STUDY QUESTIONS:
1. Answer these questions from the post on knowledge and seeing:
(a) Whom does the replying writer call his hero in epistemology?
(b) What experience can people who don't get a joke not come up with?
(c) According to the post, what must happen to information for it to be a right representation?
2. Decide whether each statement agrees with the post on knowledge and seeing. Answer yes or no, and quote the words from the post that settle it.
(a) The replying writer holds that justification falls within the topic domain of epistemology.
(b) The replying writer agrees that a stupid person can't draw analogies.
(c) The post says Alvin Goldman has recently come around on the point about justification.
3. Continue the post on knowledge and seeing, starting after its final sentence.

TEXT UNDER STUDY:
From: "Phil Roberts, Jr." 




Owleye wrote:
> 
> "Phil Roberts, Jr." wrote:
> 
> 
> I was addressing your "juxtaposing with stupidity and ignorance."  If 
> it is based on the ability to draw analogies and make good use of them, 
> then I take it you think that a stupid person can't draw analogies. 

Yep.  
 
> However, an ignorant person is probably not an appropriate opposing 
> concept.  The opposite of seeing would generally be not seeing or being 
> blind.  I was blind to what you meant by seeing until now.  Did that 
> make me stupid or ignorant?
> 

With respect to this particular issue it did.  It means you had a mental
block of some sort.  Of course, it could also mean that I simply don't
"see" very good when it comes to explaining things, with being able
to get out of my own skin and comprehend how you were "seeing" my 
words.

A good analogy here would be with respect to humouric rationality.  
Either a person "gets" a joke or they don't.  And when they don't, 
you can engage in discursive explantion ad nauseuum, but they just
don't "see" it.  They just can't come up with the Aha! experience
those of us who are on the inside of the joke have experienced. 
They have the syntax of the words, but not the semantics, or 
at least not a sufficiently abstract level of the semantics.

> >
> > Because an increase in knowledge produces an increased likelyhood that
> > you will project yourself into the senetience of others and "see" the
> > world increasingly from their viewpoint as well as your own, and because
> > the more global platform resulting from an increase knowledge also
> > results in a relativizing of the significance of matters which were
> > formerly the totallity of all that you knwe and understood.
> 
> Perhaps I am not understanding what you are referring to as "knowledge."  
> Perhaps this is because you distinguish between knowledge and information.  
> If so, what do you mean by knowledge?  

Beliefs which are relatively correct and complete and with a dash of
coherence to bring the whole thing to a boil.  My hero in epistemology
is A. R. White, one of philosophy's best kept secrets, who correctly 
understood that justification is not within the topic domain of 
epistemology, but a matter of epistemics (Alvin Goldman has recently come to
see the light on this as well), that is, the strategic considerations 
associated with THE MAXMIZING of true belief/knowledge.  But knowledge 
is itself simply a matter of right representation.  (The Nature of
Knowledge, A.R. White).  Information isn't knowledge, because it has
to be interpreted by a conscious/rational agent as a representation in 
order to be a right representation.  For that, you need more than 
syntax, you need semantics.

Saved entries

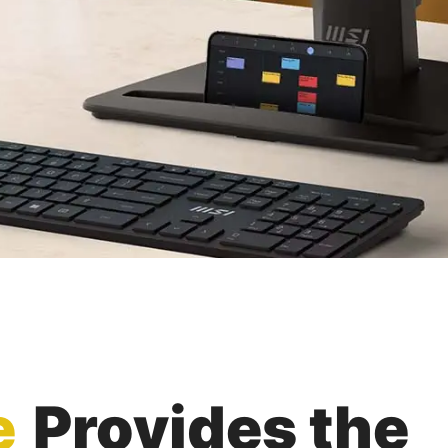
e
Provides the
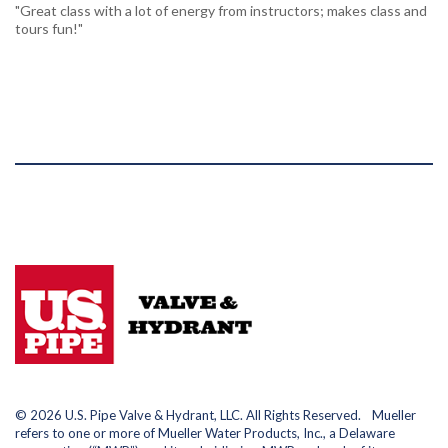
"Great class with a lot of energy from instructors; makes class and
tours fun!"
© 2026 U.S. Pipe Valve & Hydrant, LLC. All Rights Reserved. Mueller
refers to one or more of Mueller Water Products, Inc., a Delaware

EXERCISE RESULTS:
1.
(a) A. R. White.
(b) The Aha! experience.
(c) It has to be interpreted by a conscious/rational agent as a representation.

2.
(a) No. "correctly understood that justification is not within the topic domain of epistemology"
(b) Yes. "Yep."
(c) Yes. "Alvin Goldman has recently come to see the light on this as well"

3.
> It seems to me that being mature 
> means, among other things, being able to make decisions and judgements 
> despite being ignorant of things.
> 

Yes.  This would be heuristic knowledge, one of many types.  Tennis knowledge
also requires being able to "see" what is going on, but in somewhat more 
limited domain, of course.  And some types of knowledge are going to have
a greater impact on producing valuative disappation (increases in valuative
objectivity/impartiality) than others, of course (the loss of a child to
some given disease, and the massive incrase in empathy for others with
similar misfortunes which results, etc.).

> >
> > If your behavior is obviously irrational/stupid/uninformed/counter-productive,
> > but you just happen to luck out and it actually enhances your ability to
> > achieve an end, your behavior is not the more rational because of it.  The
> > INTENTIONS underyling the behavior have to be right.  You have to "see"
> > how the current action is effective in producing the intended objective,
> > and have a coherenet value system, one in which you "see" how all the
> > values line up in the hirerarchy under the supremely valued end.  You
> > have to have the proper perspective, as we say.
> 
> Doesn't this require being an expert?  

Only if one buys into the rational irrational dichotomy supported by the 
ordinary use of words.  More realistically, there is no such thing as
rational and irrational, if as my holistic theory and Godel, Lucas, Cohen,
Penrose, etc. maintain, that rationality can never be constrained within a 
formalism.  The only meaningful rationality ascriptions would have to be 
comparative, e.g., X is more rational than Y, the norm, etc.  

This is the 
problem with the Cohen symposium on rationality, BTW (Behavioral and
Brain Sciences, 1981).  You can't meaningfully answer the question, 'Can
Human Irrationality Be Experimentally Demonstrated', because in the 
real world rationaity and irrationality are always a matter of degree.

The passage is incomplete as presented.